Reproduce the records below exactly, from their start through the line containing "- communicate standards to improve quality", including that line.

── Supplied records ──

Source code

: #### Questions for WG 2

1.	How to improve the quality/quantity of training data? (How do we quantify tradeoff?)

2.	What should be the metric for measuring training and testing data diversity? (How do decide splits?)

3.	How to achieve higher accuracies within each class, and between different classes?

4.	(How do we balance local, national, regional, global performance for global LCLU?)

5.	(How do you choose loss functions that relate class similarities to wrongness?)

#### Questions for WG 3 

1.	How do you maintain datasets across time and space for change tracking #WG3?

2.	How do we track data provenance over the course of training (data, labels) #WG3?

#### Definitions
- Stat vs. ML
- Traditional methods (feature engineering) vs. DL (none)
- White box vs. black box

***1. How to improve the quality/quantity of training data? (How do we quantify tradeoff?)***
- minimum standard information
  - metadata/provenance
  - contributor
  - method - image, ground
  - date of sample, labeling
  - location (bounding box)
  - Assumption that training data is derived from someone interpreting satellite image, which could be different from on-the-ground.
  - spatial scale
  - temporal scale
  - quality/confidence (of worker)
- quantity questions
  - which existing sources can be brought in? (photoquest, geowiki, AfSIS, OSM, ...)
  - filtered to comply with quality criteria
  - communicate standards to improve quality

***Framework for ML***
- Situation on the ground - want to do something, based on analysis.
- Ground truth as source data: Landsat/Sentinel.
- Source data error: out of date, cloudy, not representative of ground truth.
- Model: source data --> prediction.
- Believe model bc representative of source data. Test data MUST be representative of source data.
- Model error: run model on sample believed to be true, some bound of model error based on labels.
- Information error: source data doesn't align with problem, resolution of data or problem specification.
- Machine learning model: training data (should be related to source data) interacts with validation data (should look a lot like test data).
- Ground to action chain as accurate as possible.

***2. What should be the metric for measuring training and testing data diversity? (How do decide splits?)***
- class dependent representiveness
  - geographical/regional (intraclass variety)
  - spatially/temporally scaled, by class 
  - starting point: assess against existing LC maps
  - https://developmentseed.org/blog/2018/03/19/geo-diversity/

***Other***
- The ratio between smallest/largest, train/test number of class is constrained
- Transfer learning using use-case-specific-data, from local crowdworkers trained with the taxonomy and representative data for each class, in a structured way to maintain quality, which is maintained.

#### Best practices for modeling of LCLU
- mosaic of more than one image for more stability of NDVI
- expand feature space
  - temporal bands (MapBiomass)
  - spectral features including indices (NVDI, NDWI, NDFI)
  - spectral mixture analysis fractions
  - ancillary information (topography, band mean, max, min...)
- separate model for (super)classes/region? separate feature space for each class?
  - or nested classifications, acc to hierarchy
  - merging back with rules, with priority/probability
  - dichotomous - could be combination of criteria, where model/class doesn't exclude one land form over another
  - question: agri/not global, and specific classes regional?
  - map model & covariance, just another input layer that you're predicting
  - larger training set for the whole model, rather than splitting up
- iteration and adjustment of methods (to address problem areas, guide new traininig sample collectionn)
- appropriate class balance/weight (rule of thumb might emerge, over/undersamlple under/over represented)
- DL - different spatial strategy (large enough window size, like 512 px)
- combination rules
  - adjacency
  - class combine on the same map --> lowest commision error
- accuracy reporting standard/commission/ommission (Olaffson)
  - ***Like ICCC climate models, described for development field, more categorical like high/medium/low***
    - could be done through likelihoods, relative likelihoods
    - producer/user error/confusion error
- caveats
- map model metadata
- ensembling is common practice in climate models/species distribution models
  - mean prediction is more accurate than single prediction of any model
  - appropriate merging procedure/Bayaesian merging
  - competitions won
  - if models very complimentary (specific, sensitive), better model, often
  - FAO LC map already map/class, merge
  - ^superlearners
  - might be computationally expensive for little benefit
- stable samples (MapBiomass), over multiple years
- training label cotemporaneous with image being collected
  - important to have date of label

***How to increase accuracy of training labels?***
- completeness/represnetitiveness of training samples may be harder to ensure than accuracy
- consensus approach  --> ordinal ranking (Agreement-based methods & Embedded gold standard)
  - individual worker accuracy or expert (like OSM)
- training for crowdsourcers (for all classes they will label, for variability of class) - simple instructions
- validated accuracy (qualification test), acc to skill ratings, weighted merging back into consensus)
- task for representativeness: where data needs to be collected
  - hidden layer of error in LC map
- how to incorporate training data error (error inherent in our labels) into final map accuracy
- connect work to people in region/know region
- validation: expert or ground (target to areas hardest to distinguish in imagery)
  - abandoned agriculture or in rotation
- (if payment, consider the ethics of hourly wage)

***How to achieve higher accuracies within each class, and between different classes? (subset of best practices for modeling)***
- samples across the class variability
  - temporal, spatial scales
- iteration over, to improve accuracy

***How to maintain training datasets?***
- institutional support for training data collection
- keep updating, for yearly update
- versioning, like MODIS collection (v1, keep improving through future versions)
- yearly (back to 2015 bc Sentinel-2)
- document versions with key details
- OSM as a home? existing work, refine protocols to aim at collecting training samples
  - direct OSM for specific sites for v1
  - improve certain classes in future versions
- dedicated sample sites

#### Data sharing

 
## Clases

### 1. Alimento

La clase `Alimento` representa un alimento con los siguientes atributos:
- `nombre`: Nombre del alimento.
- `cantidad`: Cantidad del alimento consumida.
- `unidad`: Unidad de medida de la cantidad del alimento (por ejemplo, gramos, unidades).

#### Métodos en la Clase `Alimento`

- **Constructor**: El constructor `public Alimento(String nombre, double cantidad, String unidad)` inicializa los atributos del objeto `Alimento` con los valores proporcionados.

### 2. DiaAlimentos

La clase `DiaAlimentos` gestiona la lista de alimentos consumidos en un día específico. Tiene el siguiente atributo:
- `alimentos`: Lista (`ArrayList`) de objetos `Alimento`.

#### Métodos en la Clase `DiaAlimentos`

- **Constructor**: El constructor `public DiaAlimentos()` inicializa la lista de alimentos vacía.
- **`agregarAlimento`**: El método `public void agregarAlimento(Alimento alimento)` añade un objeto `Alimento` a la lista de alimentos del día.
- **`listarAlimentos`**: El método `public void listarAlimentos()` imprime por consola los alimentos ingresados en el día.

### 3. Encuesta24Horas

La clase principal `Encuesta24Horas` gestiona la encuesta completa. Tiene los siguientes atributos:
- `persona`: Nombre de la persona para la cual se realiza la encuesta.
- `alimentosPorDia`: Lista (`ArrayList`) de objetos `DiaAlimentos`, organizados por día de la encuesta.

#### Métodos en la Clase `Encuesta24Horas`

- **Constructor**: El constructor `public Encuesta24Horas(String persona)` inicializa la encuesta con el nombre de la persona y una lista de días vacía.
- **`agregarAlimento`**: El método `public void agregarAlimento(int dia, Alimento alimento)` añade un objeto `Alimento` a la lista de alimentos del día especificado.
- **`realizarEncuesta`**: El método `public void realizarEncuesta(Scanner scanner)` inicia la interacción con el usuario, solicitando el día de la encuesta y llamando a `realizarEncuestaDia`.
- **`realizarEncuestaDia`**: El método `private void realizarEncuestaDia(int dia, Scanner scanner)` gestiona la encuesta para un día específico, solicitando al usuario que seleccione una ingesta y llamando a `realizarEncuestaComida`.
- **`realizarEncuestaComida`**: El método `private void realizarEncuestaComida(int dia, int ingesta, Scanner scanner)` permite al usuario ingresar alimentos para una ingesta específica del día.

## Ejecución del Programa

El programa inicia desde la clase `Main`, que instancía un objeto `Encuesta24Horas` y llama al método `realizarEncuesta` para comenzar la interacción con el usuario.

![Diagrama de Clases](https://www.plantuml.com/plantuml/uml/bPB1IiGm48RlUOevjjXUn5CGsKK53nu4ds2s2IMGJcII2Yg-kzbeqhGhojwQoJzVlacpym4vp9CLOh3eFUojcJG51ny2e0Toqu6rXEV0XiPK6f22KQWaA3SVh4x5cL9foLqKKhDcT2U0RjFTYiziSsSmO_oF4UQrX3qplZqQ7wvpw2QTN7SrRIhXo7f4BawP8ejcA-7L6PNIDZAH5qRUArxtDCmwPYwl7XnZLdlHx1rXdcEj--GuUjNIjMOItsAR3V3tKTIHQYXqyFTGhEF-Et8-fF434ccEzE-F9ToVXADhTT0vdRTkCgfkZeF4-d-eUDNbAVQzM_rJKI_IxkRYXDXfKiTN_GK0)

───

#### [Result for this task]
Source code

: #### Questions for WG 2

1.	How to improve the quality/quantity of training data? (How do we quantify tradeoff?)

2.	What should be the metric for measuring training and testing data diversity? (How do decide splits?)

3.	How to achieve higher accuracies within each class, and between different classes?

4.	(How do we balance local, national, regional, global performance for global LCLU?)

5.	(How do you choose loss functions that relate class similarities to wrongness?)

#### Questions for WG 3 

1.	How do you maintain datasets across time and space for change tracking #WG3?

2.	How do we track data provenance over the course of training (data, labels) #WG3?

#### Definitions
- Stat vs. ML
- Traditional methods (feature engineering) vs. DL (none)
- White box vs. black box

***1. How to improve the quality/quantity of training data? (How do we quantify tradeoff?)***
- minimum standard information
  - metadata/provenance
  - contributor
  - method - image, ground
  - date of sample, labeling
  - location (bounding box)
  - Assumption that training data is derived from someone interpreting satellite image, which could be different from on-the-ground.
  - spatial scale
  - temporal scale
  - quality/confidence (of worker)
- quantity questions
  - which existing sources can be brought in? (photoquest, geowiki, AfSIS, OSM, ...)
  - filtered to comply with quality criteria
  - communicate standards to improve quality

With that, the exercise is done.